Brexit and the Global Economy
The United Kingdom’s divorce negotiations with the European Union have dragged on through multiple déjà vu moments, and the consensus among experts is that the economic fallout will be felt far more acutely in Britain than in the EU. But policymakers worldwide would benefit from watching the process closely.
WASHINGTON, DC – The singular issue of Brexit has consumed the United Kingdom for two and a half years. The “if,” “how,” and “when” of the country’s withdrawal from the European Union, after decades of membership, has understandably dominated news coverage, and sidelined almost every other policy debate. Lost in the mix, for example, has been any serious discussion of how the UK should boost productivity and competitiveness at a time of global economic and financial fluidity.
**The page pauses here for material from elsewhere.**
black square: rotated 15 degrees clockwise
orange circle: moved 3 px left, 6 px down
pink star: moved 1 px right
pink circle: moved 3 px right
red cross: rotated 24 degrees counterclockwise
At the same time, the rest of the world’s interest in Brexit has understandably waned. The UK’s negotiations with the EU have dragged on through multiple déjà vu moments, and the consensus is that the economic fallout will be felt far more acutely in Britain than in the EU, let alone in countries elsewhere.
Still, the rest of the world is facing profound challenges of its own. Political and economic systems are undergoing far-reaching structural changes, many of them driven by technology, trade, climate change, high inequality, and mounting political anger. In addressing these issues, policymakers around the world would do well to heed the lessons of the UK’s Brexit experience.